We passed them on the course and suddenly they were right behind us again. For the last nine holes, on several occasions, they pulled up to the green of the hole next to our tee box. So there we were, standing on the tee trying to concentrate, and from maybe 40 yards away comes rap music blaring from two speakers at full volume. There was no marshal on the course to deal with it. Nobody from the staff came around. We just had to live with it.
I wrote about this loudspeaker problem in my Ross Bridge review already and I will keep writing about it because someone needs to say it out loud. This is becoming a cancer in American golf culture. I go to a golf course to hear birds and wind and the sound of a well-struck iron. I do not go to listen to someone else's playlist from the next fairway. The fact that courses allow this and that there is seemingly no enforcement anywhere on the Trail is baffling to me. At Silver Lakes there was not even a marshal presence to ask. We were completely on our own.
This was the worst loudspeaker encounter of the trip although the one at Ross Bridge was annoying too and there will be more to tell on other courses. The thing that made Silver Lakes especially absurd was the scale of it. Two speakers. A picnic. Wives in the cart. This was not golf for these guys. This was a tailgate party that happened to involve hitting balls.
All of that said. Silver Lakes is phenomenal golf. It might be the best pure golfing experience on the RTJ Trail. The conditioning is outstanding, the routing through the Appalachian landscape is beautiful, and the greens are world class for a public course.
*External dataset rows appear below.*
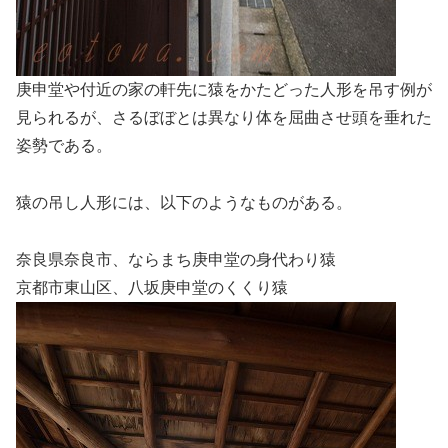
庚申堂や付近の家の軒先に猿をかたどった人形を吊す例が
見られるが、さるぼぼとは異なり体を屈曲させ頭を垂れた
姿勢である。
猿の吊し人形には、以下のようなものがある。
奈良県奈良市、ならまち庚申堂の身代わり猿
京都市東山区、八坂庚申堂のくくり猿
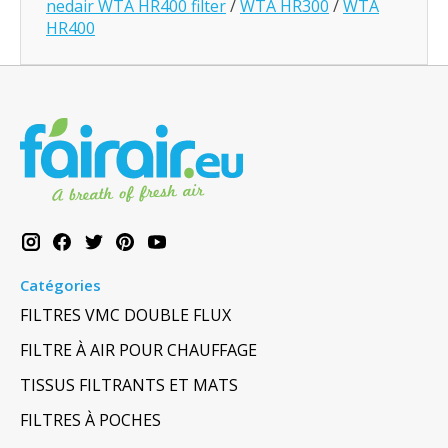
nedair WTA HR400 filter
/
WTA HR300
/
WTA
HR400
Catégories
FILTRES VMC DOUBLE FLUX
FILTRE À AIR POUR CHAUFFAGE
TISSUS FILTRANTS ET MATS
FILTRES À POCHES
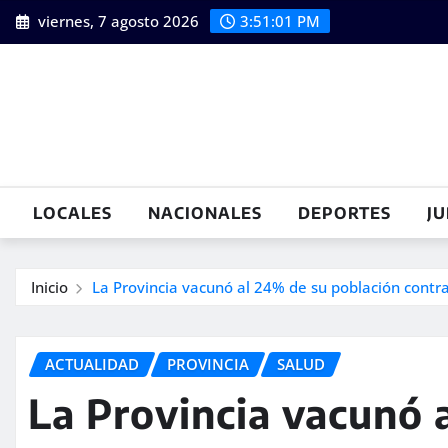
Saltar
viernes, 7 agosto 2026
3:51:02 PM
al
contenido
LOCALES
NACIONALES
DEPORTES
JU
Inicio
La Provincia vacunó al 24% de su población contr
ACTUALIDAD
PROVINCIA
SALUD
La Provincia vacunó 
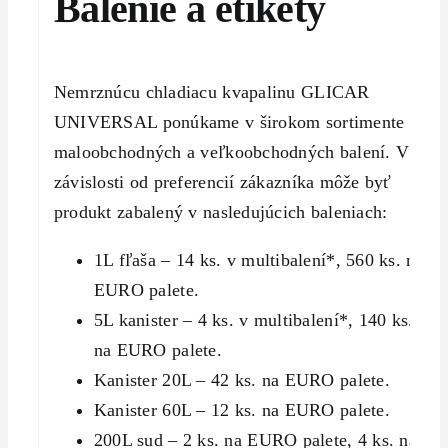
Balenie a etikety
Nemrznúcu chladiacu kvapalinu GLICAR
UNIVERSAL ponúkame v širokom sortimente
maloobchodných a veľkoobchodných balení. V
závislosti od preferencií zákazníka môže byť
produkt zabalený v nasledujúcich baleniach:
1L fľaša – 14 ks. v multibalení*, 560 ks. na
EURO palete.
5L kanister – 4 ks. v multibalení*, 140 ks.
na EURO palete.
Kanister 20L – 42 ks. na EURO palete.
Kanister 60L – 12 ks. na EURO palete.
200L sud – 2 ks. na EURO palete, 4 ks. na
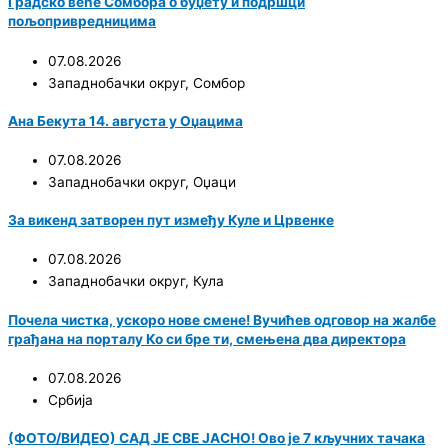
Градско веће Сомбора о буџету и подршци
пољопривредницима
07.08.2026
Западнобачки округ
,
Сомбор
Ана Бекута 14. августа у Оџацима
07.08.2026
Западнобачки округ
,
Оџаци
За викенд затворен пут између Куле и Црвенке
07.08.2026
Западнобачки округ
,
Кула
Почела чистка, ускоро нове смене! Вучићев одговор на жалбе
грађана на порталу Ко си бре ти, смењена два директора
07.08.2026
Србија
(ФОТО/ВИДЕО) САД ЈЕ СВЕ ЈАСНО! Ово је 7 кључних тачака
It costs somewhere between $45 and $65 for 18 holes with a cart. Compare that to $150 at Ross Bridge. For raw quality of golf per dollar spent, nothing else on the Trail comes close. Golf Digest named it one of the best value public courses in the country and after playing it I completely agree.
One warning. The rough is vicious. Any ball that leaves the fairway by more than a few yards vanishes into thick fescue and native grass. We lost more balls here than at any other course on the trip. Bring extras. More than you think.
Silver Lakes is not the glamorous stop on the RTJ Trail. The hotel situation is bad, the clubhouse is functional rather than fancy, and on our visit we had to share the course with what felt like a country music festival on wheels. But the actual golf is as good as it gets on public land in Alabama. If I could only go back to one course on the Trail, this might be it. Just bring earplugs along with the extra balls.